MUGELLO – Il Mugello è uno scrigno ricco di tesori. Da tempo si ripete di farli conoscere nella loro importanza storica e culturale, nella loro bellezza ed unicità e di raccontarlo al mondo. A dire il vero, sempre più tentativi vengono fatti, ma non è ancora sufficiente. Ad ogni modo è ottimo cogliere occasioni come quella di andare a parlarne al prestigioso Iulm – Libera Università di Lingue e Comunicazione di Milano (non si può non ricordare come sia stato il primo ateneo in Italia ad istituire il corso di laurea in Relazioni pubbliche).

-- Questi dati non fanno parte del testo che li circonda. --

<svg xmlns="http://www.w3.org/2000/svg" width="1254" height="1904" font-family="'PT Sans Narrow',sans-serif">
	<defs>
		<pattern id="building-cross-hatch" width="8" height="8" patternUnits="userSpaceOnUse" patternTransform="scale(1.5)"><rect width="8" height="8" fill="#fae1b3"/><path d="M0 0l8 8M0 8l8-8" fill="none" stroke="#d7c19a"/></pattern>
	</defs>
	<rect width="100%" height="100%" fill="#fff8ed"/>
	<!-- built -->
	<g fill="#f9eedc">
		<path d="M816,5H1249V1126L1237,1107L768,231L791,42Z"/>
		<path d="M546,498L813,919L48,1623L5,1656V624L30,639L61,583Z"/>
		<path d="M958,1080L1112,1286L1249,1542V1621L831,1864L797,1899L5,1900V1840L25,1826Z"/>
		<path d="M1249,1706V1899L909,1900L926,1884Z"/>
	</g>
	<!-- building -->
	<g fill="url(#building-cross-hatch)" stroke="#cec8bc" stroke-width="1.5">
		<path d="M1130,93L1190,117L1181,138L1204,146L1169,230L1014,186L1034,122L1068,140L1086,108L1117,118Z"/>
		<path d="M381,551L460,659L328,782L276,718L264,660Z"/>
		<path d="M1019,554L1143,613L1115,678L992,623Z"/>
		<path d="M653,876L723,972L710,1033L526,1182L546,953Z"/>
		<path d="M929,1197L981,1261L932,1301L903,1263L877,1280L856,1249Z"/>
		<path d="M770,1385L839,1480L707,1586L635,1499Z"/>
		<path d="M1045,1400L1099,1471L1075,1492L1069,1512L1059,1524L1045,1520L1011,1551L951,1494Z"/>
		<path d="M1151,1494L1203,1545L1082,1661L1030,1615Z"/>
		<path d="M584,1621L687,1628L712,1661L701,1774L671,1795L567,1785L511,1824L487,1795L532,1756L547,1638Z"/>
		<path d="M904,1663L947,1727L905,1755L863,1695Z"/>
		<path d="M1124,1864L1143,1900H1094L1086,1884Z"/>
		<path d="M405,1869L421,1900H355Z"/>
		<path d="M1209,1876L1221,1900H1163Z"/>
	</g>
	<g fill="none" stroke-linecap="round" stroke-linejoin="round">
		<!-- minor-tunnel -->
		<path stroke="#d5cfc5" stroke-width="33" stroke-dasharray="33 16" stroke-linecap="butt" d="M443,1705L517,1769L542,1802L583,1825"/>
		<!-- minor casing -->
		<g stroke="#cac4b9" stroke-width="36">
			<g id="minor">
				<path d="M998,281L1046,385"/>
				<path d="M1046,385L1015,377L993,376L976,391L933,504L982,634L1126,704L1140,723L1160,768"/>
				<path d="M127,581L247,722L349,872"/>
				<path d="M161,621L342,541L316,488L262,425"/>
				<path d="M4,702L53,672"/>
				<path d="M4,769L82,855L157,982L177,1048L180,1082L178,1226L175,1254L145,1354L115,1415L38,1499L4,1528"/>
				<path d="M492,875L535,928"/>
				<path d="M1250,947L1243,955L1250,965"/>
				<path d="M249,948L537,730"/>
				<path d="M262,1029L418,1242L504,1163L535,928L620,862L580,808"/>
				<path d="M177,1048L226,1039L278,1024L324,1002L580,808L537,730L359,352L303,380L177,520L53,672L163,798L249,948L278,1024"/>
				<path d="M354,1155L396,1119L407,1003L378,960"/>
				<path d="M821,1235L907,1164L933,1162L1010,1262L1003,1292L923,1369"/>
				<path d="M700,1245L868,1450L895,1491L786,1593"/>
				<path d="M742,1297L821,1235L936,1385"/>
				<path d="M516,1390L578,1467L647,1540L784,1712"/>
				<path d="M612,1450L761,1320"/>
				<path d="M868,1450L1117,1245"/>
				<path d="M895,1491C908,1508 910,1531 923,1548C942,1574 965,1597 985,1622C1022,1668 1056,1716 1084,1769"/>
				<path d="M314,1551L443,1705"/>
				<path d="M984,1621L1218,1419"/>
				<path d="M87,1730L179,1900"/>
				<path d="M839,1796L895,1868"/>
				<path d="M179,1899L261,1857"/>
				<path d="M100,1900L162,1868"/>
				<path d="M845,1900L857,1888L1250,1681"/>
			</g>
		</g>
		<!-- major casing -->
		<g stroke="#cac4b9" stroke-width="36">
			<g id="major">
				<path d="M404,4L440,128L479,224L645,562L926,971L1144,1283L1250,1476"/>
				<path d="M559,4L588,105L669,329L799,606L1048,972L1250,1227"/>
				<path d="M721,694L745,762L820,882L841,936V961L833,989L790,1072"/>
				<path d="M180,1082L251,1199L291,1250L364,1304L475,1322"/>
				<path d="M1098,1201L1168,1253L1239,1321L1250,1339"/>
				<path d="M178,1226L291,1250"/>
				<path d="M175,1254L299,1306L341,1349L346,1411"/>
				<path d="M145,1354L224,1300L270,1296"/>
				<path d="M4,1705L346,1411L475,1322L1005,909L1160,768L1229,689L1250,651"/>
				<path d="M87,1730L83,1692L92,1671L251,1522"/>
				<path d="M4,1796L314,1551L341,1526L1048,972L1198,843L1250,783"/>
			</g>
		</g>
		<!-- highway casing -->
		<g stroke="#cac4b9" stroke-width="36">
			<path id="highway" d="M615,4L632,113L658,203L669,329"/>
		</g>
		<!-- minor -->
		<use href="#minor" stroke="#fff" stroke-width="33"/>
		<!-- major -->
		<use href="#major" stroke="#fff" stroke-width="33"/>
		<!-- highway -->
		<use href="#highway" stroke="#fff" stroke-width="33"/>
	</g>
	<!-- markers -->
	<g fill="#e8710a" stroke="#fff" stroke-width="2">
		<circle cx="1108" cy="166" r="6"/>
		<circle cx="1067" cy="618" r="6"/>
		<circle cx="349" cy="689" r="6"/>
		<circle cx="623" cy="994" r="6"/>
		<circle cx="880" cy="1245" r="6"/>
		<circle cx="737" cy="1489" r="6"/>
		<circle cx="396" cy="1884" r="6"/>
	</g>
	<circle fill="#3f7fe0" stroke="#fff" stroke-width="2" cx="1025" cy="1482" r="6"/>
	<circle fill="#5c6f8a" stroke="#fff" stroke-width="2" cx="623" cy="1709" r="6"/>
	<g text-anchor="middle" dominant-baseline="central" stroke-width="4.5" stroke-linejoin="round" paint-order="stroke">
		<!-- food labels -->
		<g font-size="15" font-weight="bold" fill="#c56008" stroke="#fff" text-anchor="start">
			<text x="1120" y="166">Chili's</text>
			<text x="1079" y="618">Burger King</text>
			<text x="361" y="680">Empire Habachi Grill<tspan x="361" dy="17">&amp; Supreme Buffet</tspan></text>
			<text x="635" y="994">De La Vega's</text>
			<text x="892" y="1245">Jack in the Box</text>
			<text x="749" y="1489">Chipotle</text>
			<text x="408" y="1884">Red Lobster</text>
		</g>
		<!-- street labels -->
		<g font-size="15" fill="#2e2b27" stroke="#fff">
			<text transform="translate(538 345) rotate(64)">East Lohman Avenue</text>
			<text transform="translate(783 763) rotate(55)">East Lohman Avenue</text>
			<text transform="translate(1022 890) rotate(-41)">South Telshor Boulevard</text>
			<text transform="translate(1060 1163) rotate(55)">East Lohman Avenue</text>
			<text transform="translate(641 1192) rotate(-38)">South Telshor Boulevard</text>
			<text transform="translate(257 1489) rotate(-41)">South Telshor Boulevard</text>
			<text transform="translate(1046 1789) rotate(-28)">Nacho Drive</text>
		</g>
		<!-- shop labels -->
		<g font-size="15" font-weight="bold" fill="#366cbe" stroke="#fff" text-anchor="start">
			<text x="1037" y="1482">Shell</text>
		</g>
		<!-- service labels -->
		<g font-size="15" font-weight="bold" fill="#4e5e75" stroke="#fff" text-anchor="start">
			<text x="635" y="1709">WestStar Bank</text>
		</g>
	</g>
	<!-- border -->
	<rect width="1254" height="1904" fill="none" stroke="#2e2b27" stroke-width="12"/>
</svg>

Nei giorni scorsi, infatti, grazie alla segnalazione fatta all’istituzione privata milanese da Alessandro Cocchieri direttore del museo Galileo Chini di Borgo San Lorenzo, il sindaco Federico Ignesti di Scarperia e San Piero, che in Unione montana è l’assessore delegato al Turismo, ha tenuto una lezione sul tema “Piccoli Borghi, grande cultura” ad una classe di circa cento studenti di laurea triennale, all’interno del corso tenuto dalla prof.ssa Angela Besana.
Ignesti ha illustrato, nel suo intervento, apprezzato e giudicato da chi l’ha seguito come molto preciso, articolato ed interessante, l’offerta turistica e culturale dell’Unione dei comuni del Mugello, i risultati e le strategie come buona pratica di gestione associata.